Required work:
The expected answer is every line of the material that contains the word "center".

Entries provided:
::::

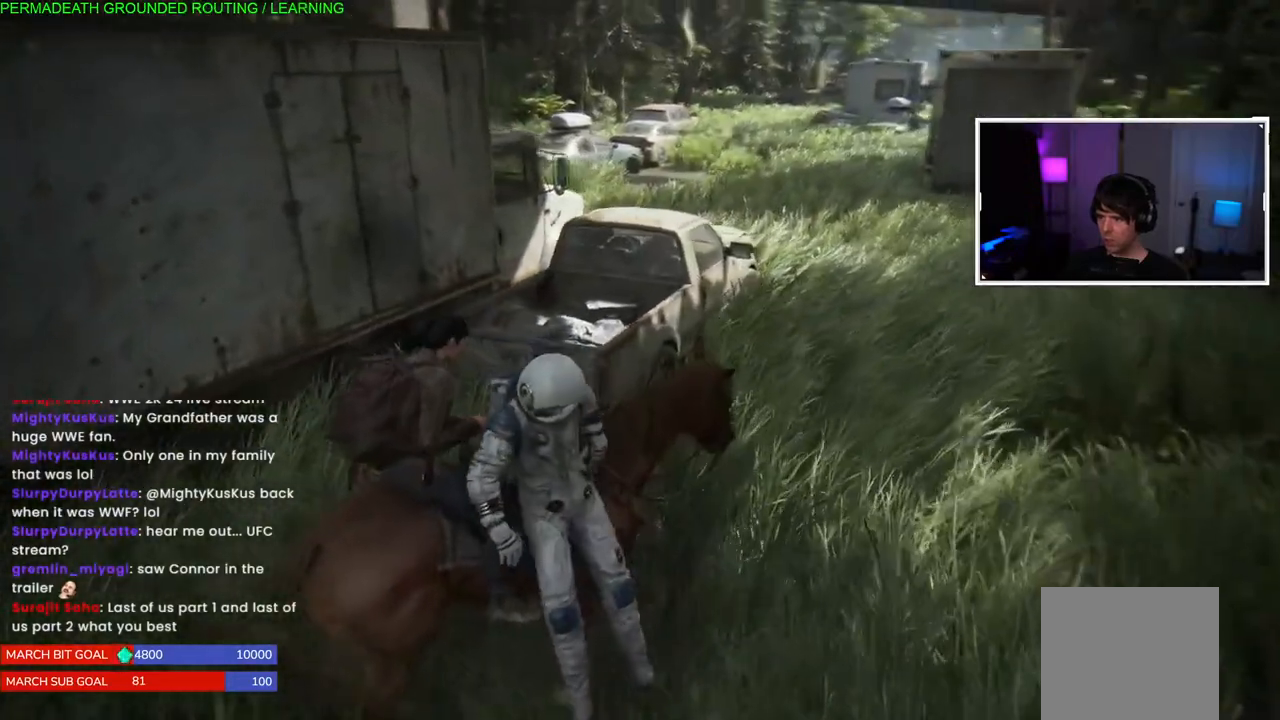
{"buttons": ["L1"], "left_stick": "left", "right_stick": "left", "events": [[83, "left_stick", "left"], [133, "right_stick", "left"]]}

::::

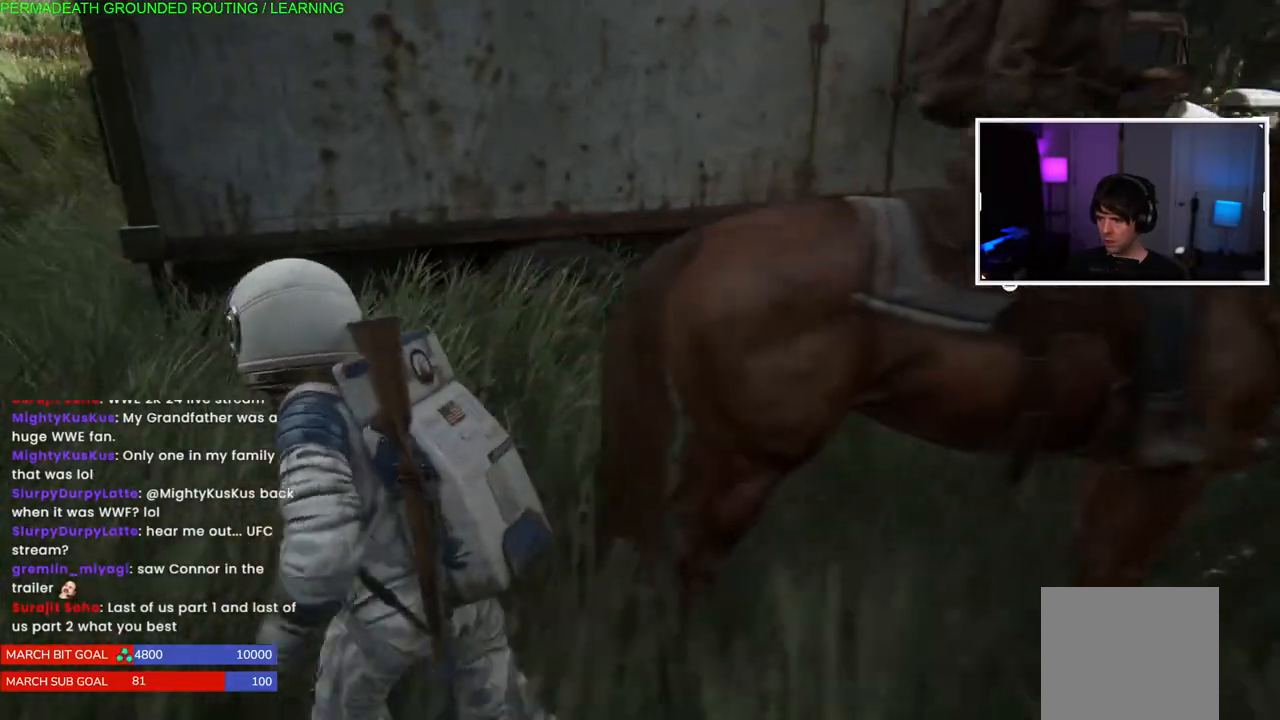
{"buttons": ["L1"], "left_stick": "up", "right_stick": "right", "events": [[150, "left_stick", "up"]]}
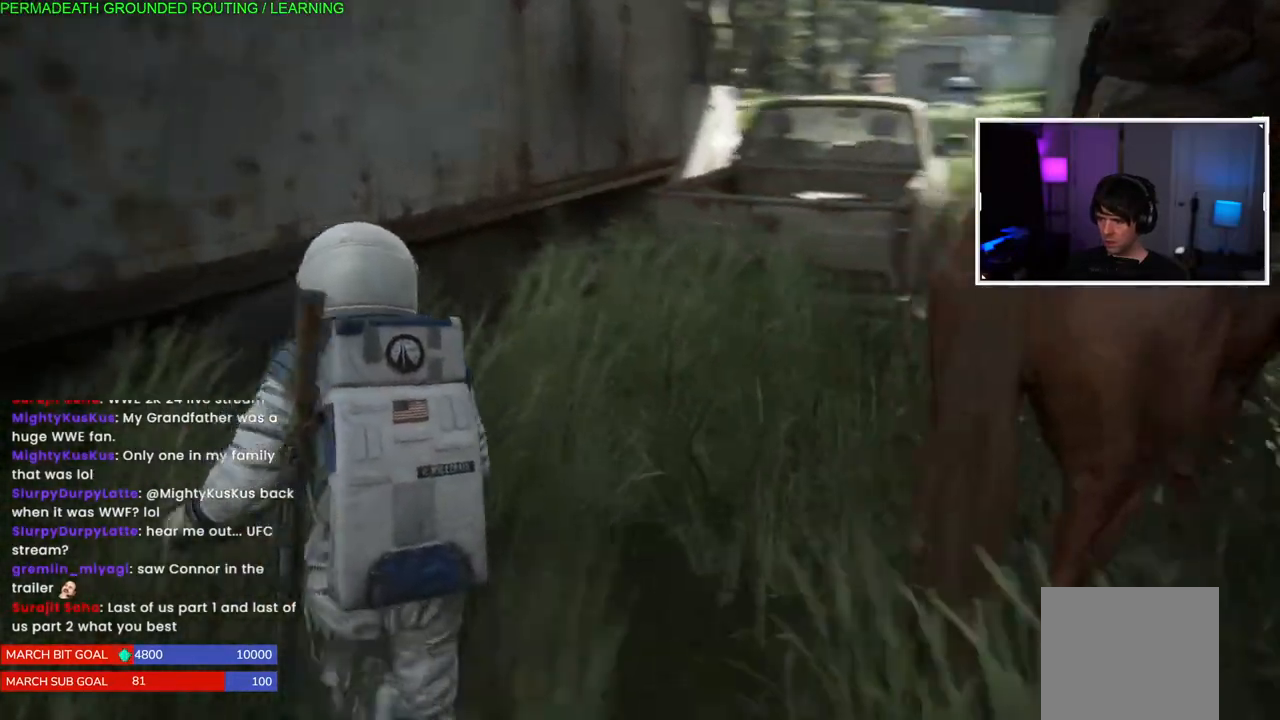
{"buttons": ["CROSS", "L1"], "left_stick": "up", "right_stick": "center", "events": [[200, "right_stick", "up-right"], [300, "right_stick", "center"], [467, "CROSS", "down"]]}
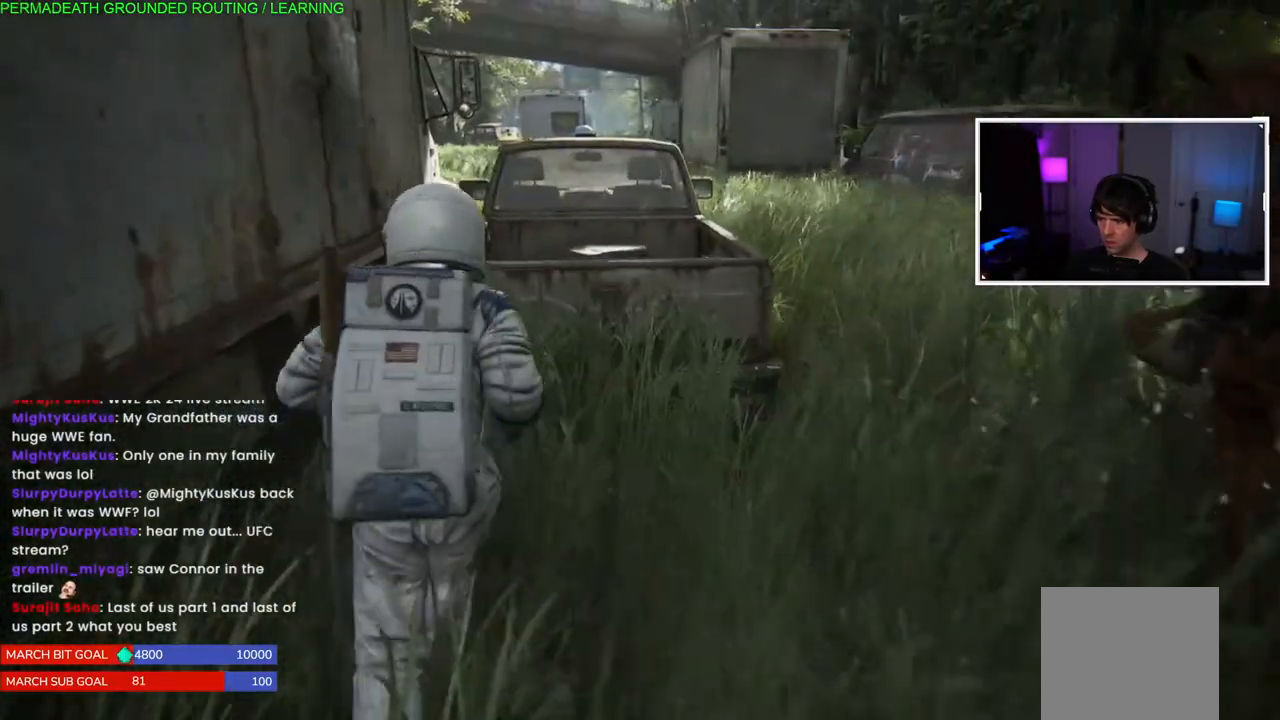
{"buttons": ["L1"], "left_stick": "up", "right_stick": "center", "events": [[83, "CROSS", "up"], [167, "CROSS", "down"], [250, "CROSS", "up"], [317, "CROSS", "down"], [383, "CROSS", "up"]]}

::::

Exercise output:
{"buttons": ["CROSS", "L1"], "left_stick": "up", "right_stick": "center", "events": [[200, "right_stick", "up-right"], [300, "right_stick", "center"], [467, "CROSS", "down"]]}
{"buttons": ["L1"], "left_stick": "up", "right_stick": "center", "events": [[83, "CROSS", "up"], [167, "CROSS", "down"], [250, "CROSS", "up"], [317, "CROSS", "down"], [383, "CROSS", "up"]]}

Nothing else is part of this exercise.